You should be prepared to compromise on cosmetic elements, but never light, orientation or location, she says. Buyers need to prioritise features, such as floor plan. “It’s the features of a property that you can’t change that matter most,” Bakos says.

“If a home has good bones and is structurally sound, an ugly duckling might be worth a second look, particularly if the neighbourhood is a good fit,” she says.

Communication is key

Bakos says it is good to get to know a property’s selling agent and the auctioneer as, if it appears that you have a good rapport with them, it can be intimidating to other bidders.

“It is also interesting how attire can create an image. Dressing a bit more formally can signal to other bidders that you can afford to pay a bit more,” she says.

And it is probably better not to have anyone standing with you who looks nervous, she says.

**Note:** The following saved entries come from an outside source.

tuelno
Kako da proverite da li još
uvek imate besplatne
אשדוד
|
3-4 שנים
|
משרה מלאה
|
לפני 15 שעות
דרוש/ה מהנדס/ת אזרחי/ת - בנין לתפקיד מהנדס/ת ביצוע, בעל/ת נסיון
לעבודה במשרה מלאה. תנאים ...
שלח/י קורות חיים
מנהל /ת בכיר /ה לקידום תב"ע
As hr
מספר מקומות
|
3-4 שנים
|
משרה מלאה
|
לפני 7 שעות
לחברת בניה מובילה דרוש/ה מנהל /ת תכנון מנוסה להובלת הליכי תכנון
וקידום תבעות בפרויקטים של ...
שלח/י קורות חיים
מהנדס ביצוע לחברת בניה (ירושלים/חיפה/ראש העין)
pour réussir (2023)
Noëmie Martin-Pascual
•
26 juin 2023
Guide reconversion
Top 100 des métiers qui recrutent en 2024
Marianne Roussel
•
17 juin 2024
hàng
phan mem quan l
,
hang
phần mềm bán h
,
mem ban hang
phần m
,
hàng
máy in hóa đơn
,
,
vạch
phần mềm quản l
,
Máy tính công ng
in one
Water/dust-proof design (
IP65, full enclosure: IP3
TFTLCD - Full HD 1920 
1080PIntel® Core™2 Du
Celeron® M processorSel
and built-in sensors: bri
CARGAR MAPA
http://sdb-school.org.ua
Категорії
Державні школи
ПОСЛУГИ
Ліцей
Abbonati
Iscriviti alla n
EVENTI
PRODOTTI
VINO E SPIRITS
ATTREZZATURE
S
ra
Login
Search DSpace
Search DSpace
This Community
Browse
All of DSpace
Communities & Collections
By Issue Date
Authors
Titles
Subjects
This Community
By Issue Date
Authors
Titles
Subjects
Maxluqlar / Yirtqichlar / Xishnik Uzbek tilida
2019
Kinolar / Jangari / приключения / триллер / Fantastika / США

Patrick Bright, buyer’s agent at EPS Property, says bidders need set a clear limit on what they are prepared to pay before an auction and not get caught up in the emotion of the moment.

“Bids should be made with confidence and try to get a good view of the auctioneer, the agent and the other bidders, so that you can see what is going on,” he says.

Bright says if you are “nervous type,” consider getting help from a third party, such as a buyer’s agent or a trusted friend or family member who is experienced at auctions, to bid on your behalf.

Don’t feel rushed

It is important not to feel that if you miss out at an auction that it is the end of the world.

There are more auctions now and clearance rates are falling, creating more opportunities to buy, CoreLogic figures shows. That also means properties are likely to be on the market for longer, helping to tip the balance towards patient buyers.

Louis Christopher, founder of SQM Research, is expecting capital city home prices to peak in the first half of next year, with possible price falls as early as mid-2022.

He expects a catalyst for the falls to be further intervention by the Australian Prudential Regulation Authority to restrict home lending.

The regulator has forced banks to use more cautious interest rate assumptions when assessing new home loan customers. The change is expected to reduce new customers’ borrowing capacity by about 5 per cent.